WHAT THE TASK ASKS: Output a verbatim copy of the part of the items that starts with the line containing "is the entry" and ends with the line containing "Strength governs may", including both of those lines. Leave the pictures out of your answer.

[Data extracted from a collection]
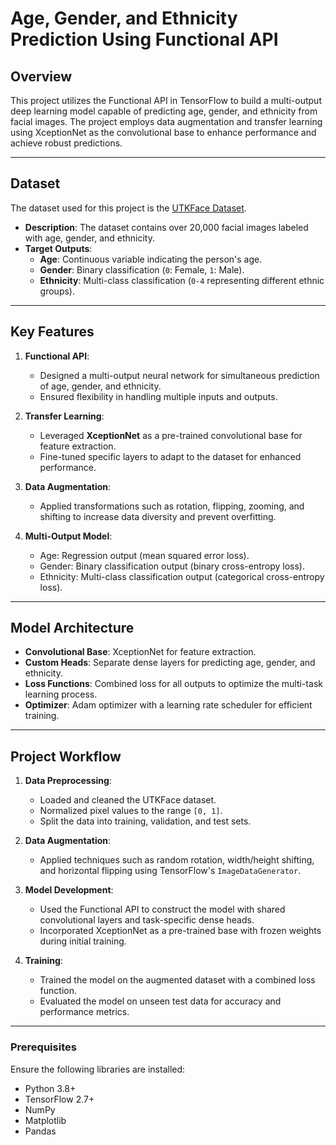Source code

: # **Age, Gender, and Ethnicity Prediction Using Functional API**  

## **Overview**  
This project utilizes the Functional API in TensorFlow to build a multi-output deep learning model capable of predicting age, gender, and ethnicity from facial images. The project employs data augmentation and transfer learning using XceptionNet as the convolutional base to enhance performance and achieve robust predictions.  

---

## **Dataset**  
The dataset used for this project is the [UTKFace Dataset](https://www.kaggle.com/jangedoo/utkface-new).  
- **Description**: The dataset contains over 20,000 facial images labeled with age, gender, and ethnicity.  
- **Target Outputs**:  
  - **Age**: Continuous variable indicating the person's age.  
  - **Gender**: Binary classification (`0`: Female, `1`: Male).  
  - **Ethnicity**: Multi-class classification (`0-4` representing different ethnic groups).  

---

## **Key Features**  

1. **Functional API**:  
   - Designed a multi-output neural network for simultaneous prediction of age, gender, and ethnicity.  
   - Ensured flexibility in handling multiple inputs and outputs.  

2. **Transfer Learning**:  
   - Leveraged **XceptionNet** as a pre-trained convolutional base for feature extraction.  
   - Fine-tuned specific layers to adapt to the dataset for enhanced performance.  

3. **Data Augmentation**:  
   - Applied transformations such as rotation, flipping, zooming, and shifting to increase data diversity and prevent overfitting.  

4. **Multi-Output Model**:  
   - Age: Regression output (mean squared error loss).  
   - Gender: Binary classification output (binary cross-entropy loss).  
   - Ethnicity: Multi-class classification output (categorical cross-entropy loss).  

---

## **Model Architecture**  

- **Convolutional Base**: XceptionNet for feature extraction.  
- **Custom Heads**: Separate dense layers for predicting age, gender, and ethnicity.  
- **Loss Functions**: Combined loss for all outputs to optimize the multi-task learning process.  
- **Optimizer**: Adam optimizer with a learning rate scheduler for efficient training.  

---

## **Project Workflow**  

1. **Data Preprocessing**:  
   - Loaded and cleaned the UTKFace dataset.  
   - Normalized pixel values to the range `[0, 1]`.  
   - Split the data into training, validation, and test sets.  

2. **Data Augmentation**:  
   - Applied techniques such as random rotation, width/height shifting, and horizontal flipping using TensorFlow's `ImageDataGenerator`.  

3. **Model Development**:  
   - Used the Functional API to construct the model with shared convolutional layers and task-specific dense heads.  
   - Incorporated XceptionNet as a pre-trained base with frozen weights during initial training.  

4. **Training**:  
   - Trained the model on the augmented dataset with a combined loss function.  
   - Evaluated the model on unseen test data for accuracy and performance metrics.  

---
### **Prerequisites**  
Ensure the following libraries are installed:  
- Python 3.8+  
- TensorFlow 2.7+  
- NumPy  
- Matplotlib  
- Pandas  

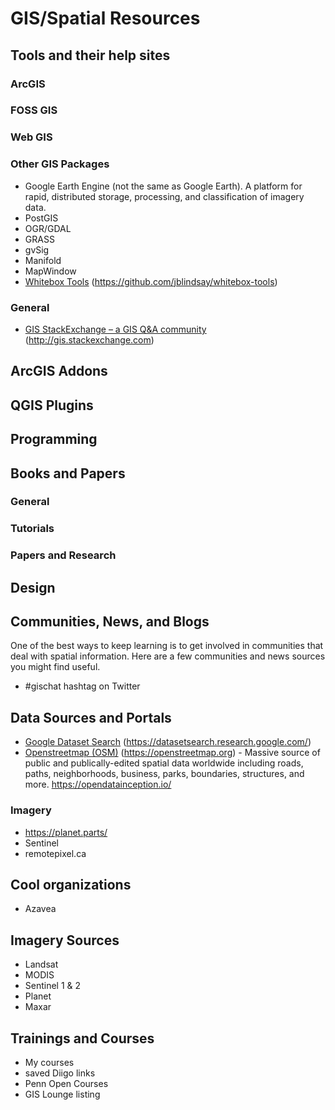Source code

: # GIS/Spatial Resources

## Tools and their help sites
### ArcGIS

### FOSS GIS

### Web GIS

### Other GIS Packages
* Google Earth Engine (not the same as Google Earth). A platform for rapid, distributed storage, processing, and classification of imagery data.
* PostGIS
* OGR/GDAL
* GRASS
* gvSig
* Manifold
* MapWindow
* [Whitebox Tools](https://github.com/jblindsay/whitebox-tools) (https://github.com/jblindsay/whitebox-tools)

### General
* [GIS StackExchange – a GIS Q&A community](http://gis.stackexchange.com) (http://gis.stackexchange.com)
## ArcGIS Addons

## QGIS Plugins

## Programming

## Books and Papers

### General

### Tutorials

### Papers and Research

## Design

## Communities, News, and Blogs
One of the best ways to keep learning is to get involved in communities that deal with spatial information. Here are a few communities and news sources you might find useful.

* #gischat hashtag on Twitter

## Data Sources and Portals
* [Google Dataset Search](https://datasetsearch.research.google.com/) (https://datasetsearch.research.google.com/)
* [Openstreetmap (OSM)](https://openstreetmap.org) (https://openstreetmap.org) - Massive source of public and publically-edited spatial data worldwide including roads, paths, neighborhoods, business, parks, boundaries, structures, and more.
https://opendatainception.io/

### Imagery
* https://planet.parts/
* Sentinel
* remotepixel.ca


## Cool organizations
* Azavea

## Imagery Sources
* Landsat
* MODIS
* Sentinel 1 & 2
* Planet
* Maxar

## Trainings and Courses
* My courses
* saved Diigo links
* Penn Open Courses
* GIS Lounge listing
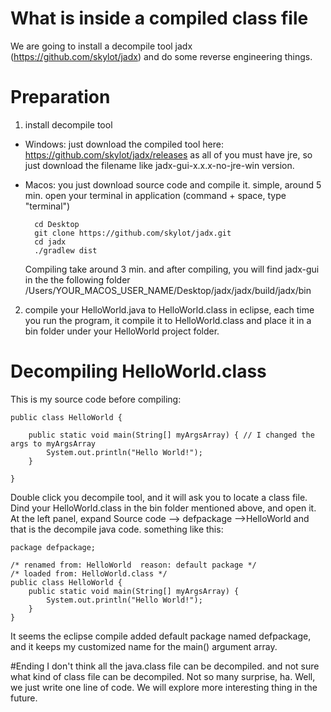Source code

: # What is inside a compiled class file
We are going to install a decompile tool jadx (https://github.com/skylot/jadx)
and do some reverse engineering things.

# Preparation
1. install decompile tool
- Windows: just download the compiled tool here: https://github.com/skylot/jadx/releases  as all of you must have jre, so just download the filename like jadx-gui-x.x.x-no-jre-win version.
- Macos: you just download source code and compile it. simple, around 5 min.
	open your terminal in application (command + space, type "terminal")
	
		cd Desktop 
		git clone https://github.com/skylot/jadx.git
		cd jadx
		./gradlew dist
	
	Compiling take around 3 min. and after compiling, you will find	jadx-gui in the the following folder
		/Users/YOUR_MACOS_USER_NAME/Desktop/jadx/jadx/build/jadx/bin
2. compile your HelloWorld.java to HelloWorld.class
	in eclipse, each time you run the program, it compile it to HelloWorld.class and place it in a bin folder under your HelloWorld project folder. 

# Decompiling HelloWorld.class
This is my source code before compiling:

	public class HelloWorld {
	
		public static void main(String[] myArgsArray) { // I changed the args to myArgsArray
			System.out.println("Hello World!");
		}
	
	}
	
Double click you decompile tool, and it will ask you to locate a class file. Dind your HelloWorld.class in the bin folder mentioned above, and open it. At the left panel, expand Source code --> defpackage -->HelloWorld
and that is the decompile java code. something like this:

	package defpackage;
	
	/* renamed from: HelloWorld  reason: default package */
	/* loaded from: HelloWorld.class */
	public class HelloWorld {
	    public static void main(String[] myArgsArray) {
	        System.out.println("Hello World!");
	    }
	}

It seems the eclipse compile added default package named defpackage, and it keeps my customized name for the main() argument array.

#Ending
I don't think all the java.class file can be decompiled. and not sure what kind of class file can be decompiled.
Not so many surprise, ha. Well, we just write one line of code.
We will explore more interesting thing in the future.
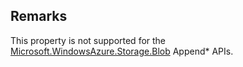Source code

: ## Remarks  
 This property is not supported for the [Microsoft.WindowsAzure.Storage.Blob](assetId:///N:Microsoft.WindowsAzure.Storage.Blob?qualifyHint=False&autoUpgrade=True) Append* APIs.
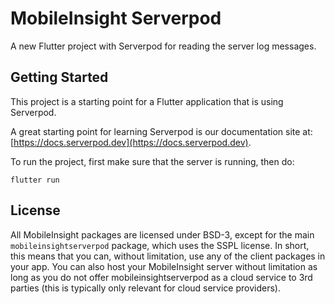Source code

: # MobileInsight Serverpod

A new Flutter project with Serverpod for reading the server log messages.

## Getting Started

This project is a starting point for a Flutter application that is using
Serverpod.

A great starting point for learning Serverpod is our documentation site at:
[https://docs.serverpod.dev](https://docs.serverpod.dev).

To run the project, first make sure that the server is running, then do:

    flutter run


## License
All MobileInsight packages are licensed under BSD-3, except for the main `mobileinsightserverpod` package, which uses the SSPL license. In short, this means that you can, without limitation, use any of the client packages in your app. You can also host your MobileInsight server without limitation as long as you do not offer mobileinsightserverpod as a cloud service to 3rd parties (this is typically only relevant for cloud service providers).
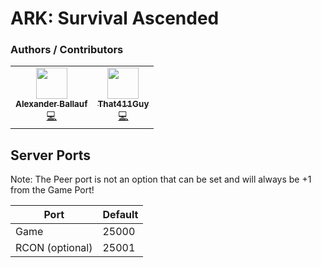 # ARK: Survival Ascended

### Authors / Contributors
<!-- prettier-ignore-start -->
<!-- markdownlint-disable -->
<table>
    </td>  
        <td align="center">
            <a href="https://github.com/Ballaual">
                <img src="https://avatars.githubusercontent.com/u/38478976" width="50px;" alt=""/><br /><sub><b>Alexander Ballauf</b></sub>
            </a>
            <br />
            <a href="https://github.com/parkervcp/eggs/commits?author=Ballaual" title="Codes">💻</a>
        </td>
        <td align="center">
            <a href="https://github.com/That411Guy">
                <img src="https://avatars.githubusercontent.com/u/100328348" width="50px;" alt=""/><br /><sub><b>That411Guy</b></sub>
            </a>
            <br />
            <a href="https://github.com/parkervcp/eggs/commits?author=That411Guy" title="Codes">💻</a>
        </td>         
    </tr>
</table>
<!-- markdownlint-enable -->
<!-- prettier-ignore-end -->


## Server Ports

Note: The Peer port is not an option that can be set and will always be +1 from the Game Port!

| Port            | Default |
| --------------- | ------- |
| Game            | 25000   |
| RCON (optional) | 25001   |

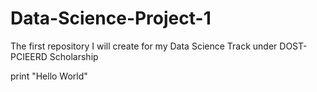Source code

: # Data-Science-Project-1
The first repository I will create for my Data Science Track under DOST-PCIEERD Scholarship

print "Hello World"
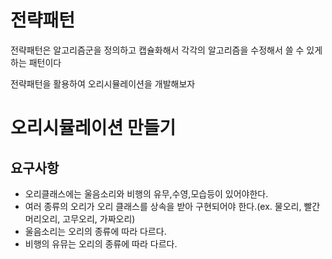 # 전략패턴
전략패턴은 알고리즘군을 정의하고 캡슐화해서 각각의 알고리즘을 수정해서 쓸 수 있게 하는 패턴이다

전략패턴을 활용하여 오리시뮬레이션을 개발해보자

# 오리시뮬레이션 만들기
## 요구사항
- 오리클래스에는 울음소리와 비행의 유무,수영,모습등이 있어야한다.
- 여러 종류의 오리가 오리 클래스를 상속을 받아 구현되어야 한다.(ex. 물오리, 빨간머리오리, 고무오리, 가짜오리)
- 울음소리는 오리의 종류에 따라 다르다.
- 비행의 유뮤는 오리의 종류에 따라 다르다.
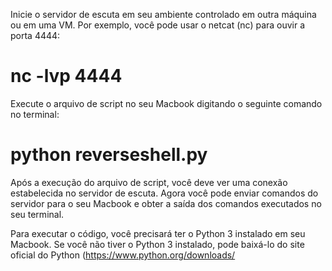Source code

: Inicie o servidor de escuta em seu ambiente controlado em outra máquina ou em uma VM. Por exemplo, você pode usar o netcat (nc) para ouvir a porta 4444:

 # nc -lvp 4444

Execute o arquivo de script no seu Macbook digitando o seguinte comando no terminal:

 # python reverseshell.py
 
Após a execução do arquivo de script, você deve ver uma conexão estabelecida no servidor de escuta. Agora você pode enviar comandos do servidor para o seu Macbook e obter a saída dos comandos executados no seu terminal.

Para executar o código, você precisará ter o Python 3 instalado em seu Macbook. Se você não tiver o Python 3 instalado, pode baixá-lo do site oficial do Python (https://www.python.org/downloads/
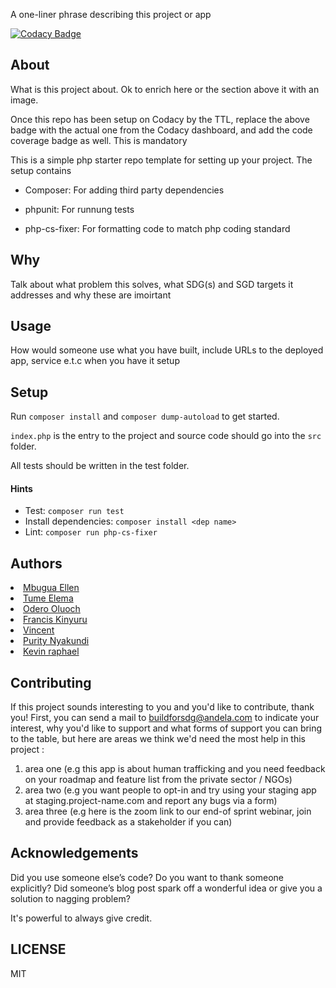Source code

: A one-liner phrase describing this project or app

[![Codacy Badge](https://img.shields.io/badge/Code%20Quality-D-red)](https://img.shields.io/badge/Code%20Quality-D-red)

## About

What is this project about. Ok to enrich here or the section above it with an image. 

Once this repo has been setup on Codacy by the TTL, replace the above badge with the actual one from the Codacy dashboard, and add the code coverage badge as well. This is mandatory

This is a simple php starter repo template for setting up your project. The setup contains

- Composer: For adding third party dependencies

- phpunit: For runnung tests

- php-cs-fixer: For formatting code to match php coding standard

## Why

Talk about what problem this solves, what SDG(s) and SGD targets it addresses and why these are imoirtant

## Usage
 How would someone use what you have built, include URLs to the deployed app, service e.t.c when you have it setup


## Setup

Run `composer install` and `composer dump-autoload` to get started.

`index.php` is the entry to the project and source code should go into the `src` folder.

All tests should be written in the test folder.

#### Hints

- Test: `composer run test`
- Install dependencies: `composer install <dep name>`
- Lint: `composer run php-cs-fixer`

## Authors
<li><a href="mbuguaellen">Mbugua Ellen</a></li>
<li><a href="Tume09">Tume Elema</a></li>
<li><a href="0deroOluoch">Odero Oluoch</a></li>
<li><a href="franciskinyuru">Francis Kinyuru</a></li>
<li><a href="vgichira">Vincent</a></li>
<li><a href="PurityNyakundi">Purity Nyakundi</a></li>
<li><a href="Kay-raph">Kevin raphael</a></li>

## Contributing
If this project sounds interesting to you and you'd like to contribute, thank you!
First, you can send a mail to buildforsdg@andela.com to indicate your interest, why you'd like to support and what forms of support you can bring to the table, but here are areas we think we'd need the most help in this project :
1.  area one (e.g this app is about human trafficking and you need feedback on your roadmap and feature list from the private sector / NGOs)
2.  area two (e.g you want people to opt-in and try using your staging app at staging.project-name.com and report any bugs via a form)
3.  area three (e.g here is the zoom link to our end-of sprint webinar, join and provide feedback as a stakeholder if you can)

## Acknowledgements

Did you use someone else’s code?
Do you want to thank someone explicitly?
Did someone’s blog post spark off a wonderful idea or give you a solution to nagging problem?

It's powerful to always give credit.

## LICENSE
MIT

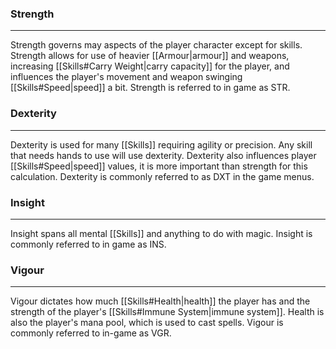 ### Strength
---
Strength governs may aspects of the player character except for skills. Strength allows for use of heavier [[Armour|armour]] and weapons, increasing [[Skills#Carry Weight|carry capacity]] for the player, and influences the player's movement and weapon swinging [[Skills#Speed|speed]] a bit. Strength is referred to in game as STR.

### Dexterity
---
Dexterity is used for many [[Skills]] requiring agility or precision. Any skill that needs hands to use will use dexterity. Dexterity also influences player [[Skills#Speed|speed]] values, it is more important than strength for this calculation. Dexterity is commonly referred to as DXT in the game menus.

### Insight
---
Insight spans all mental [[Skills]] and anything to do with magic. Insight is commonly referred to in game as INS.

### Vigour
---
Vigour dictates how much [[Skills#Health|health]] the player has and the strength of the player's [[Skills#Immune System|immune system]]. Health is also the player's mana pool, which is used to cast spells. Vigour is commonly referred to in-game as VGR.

OUTPUT OF THE TASK:
`index.php` is the entry to the project and source code should go into the `src` folder.

All tests should be written in the test folder.

#### Hints

- Test: `composer run test`
- Install dependencies: `composer install <dep name>`
- Lint: `composer run php-cs-fixer`

## Authors
<li><a href="mbuguaellen">Mbugua Ellen</a></li>
<li><a href="Tume09">Tume Elema</a></li>
<li><a href="0deroOluoch">Odero Oluoch</a></li>
<li><a href="franciskinyuru">Francis Kinyuru</a></li>
<li><a href="vgichira">Vincent</a></li>
<li><a href="PurityNyakundi">Purity Nyakundi</a></li>
<li><a href="Kay-raph">Kevin raphael</a></li>

## Contributing
If this project sounds interesting to you and you'd like to contribute, thank you!
First, you can send a mail to buildforsdg@andela.com to indicate your interest, why you'd like to support and what forms of support you can bring to the table, but here are areas we think we'd need the most help in this project :
1.  area one (e.g this app is about human trafficking and you need feedback on your roadmap and feature list from the private sector / NGOs)
2.  area two (e.g you want people to opt-in and try using your staging app at staging.project-name.com and report any bugs via a form)
3.  area three (e.g here is the zoom link to our end-of sprint webinar, join and provide feedback as a stakeholder if you can)

## Acknowledgements

Did you use someone else’s code?
Do you want to thank someone explicitly?
Did someone’s blog post spark off a wonderful idea or give you a solution to nagging problem?

It's powerful to always give credit.

## LICENSE
MIT

 ### Strength
---
Strength governs may aspects of the player character except for skills. Strength allows for use of heavier [[Armour|armour]] and weapons, increasing [[Skills#Carry Weight|carry capacity]] for the player, and influences the player's movement and weapon swinging [[Skills#Speed|speed]] a bit. Strength is referred to in game as STR.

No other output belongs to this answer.